3.  They must EXPLAIN why the new answer is right or what they did wrong the first time around.  For example, there was a part on the French 1 test that was filling in the blanks with "un" or "une" (both mean a/an, but "un" is for masculine nouns, "une" is for feminine).  If a student put "un" before "fille" (girl), but the correct answer was "une", he/she would have to explain that "fille" is feminine, therefore "une" should be used.  I never accept answers like "I forgot" or "I just didn't know".  That doesn't show me that they know it now either.  I've noticed a lot that making them explain forces them to really research their answers and prevents them from just copying from a friend who got that question right.

If they meet those three expectations, they can get half credit back.  The reason I don't do whole credit is because they could all just bomb it and then take it with their notes later.  The half credit makes it worthwhile for them to fix their answers, but also doesn't just hand them an A either.

I've been doing this since I started student teaching, and it's worked very well.  I've never had any complaints or troubles with it.

Thursday, November 1, 2012

Quarter End

Well tomorrow is the last day of quarter one, but I will be at a teaching conference, so today is pretty much my last day of the quarter.  Because it is also the end of a month (well yesterday was, but I figured today would be better) they are having their Chapter tests today.  Each class. 105 tests to grade today before I go home.  Agh.

It's always so frustrating (and it happens every time) to have kids come to me a day or two before a test and say, "Madame!
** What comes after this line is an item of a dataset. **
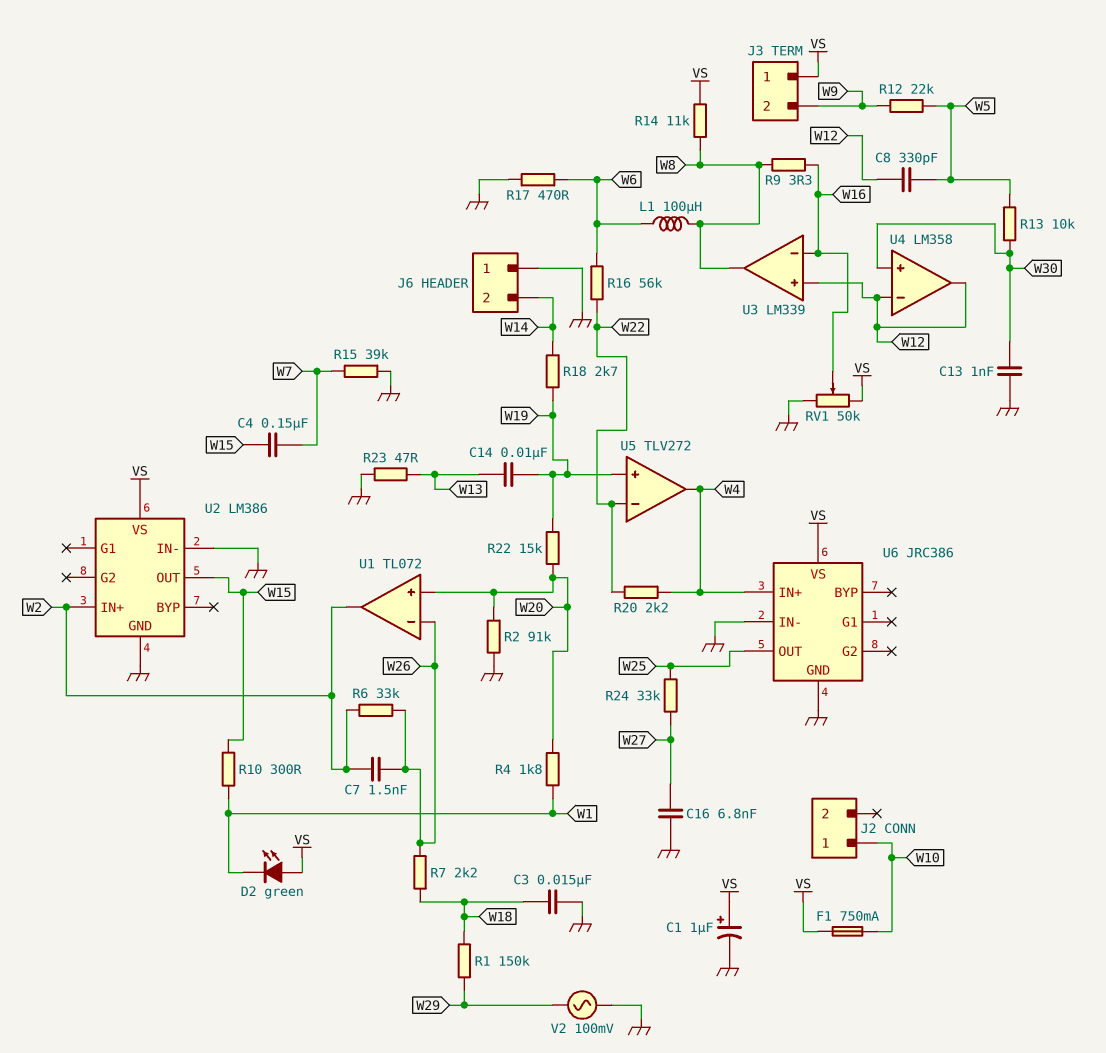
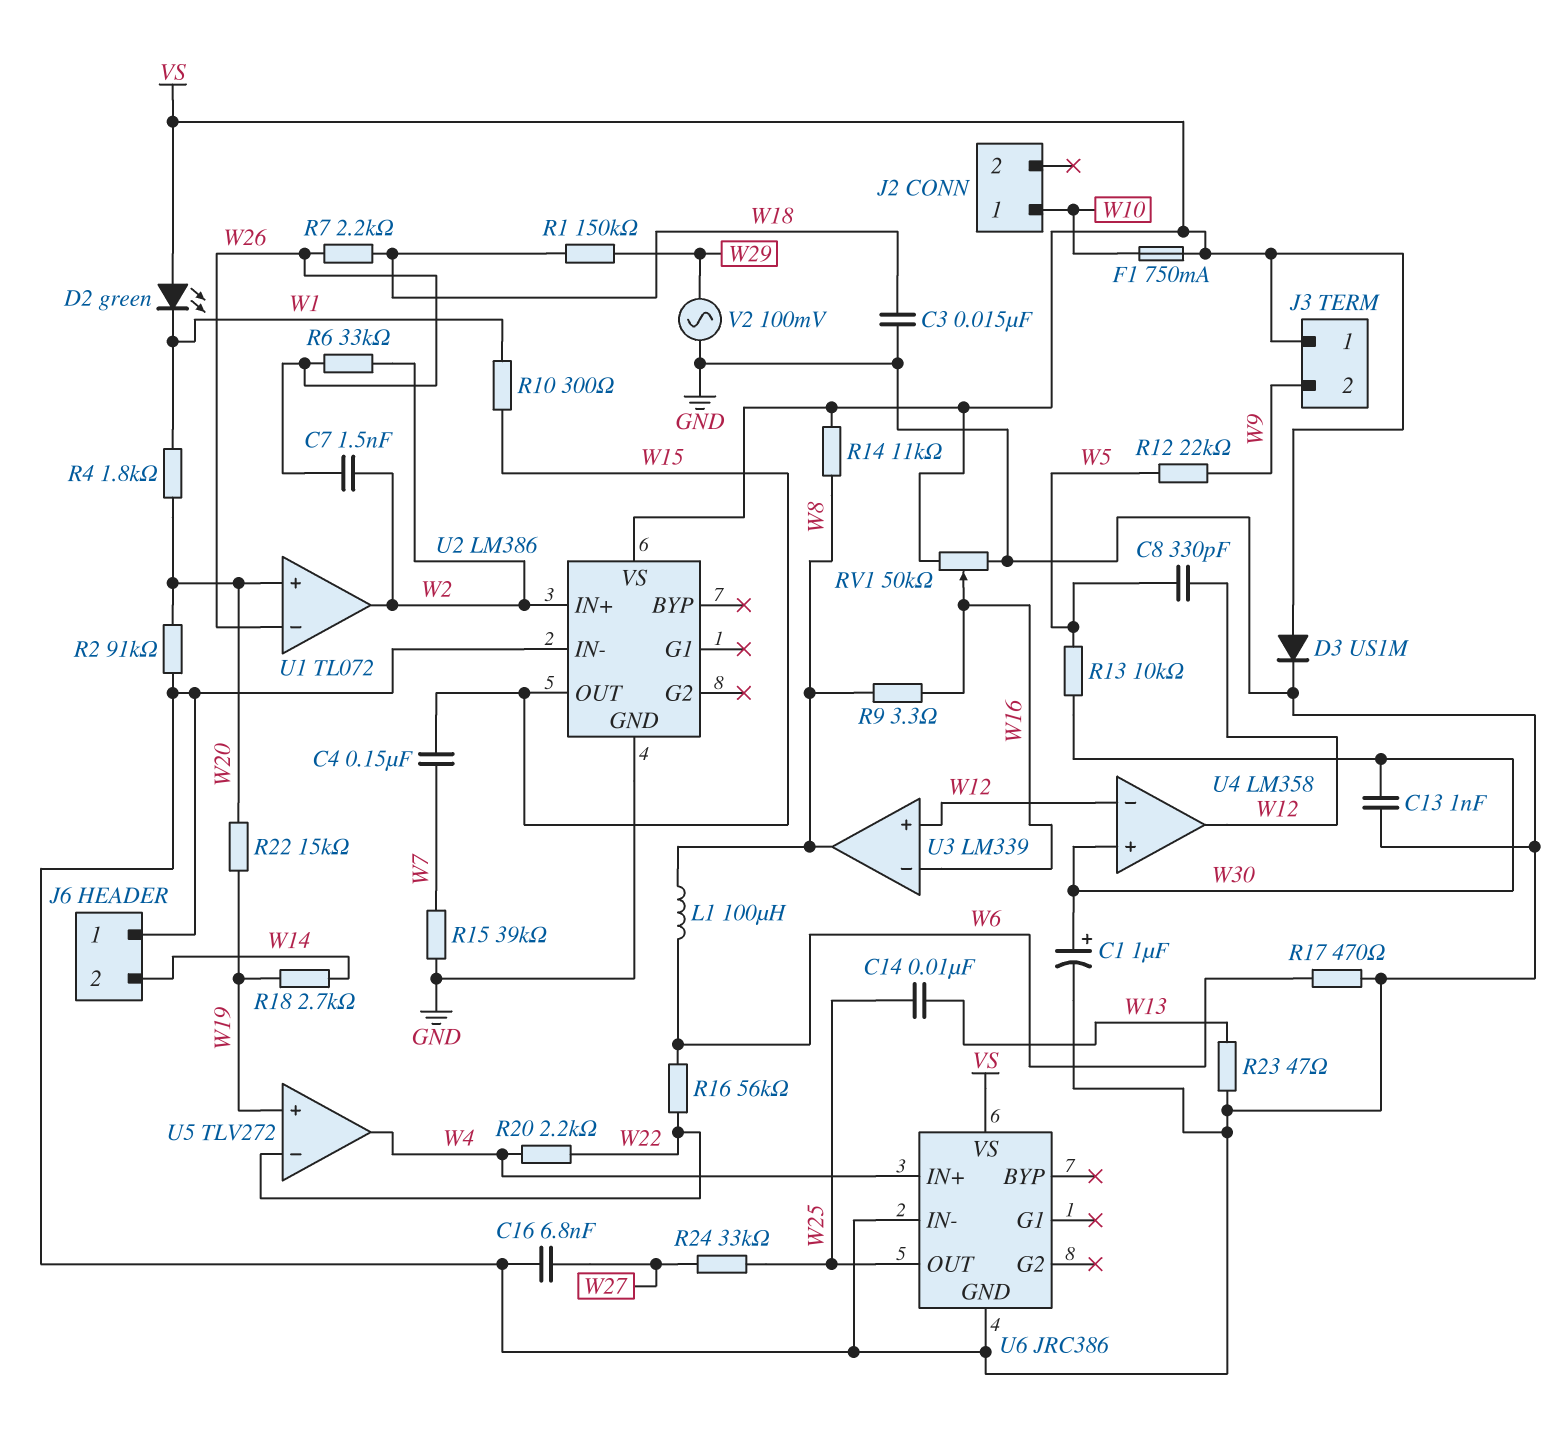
C1: 1uF (plus VS, minus GND) -> 1uF (plus W30, minus GND)
C14: 10nF (W13, W19) -> 10nF (W13, W25)
D3: none -> diode US1M (A VS, K GND)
I don't get ANYTHING you're saying."  I get that things can be confusing, but I'm not a mind reader.  I always try so hard to leave time for questions/clarifications.  I've also really tried to make myself as approachable as possible so that when someone is confused, they feel comfortable asking me for help.  But even this week I had a parent email me that their child was in tears and confused and wanted help.

I saw that a large chunk of students studied on Conjuguemos last night.  Conjuguemos is this AWESOME foreign language program online where you can create activities, quizzes and homework for your students so that they practice.  It's perfect for verb conjugation and vocabulary.  You can often find activities already created by other users in your language that you can use.  Anyway, because of all the practice they did, I am hopeful that they all do well today.  We'll see!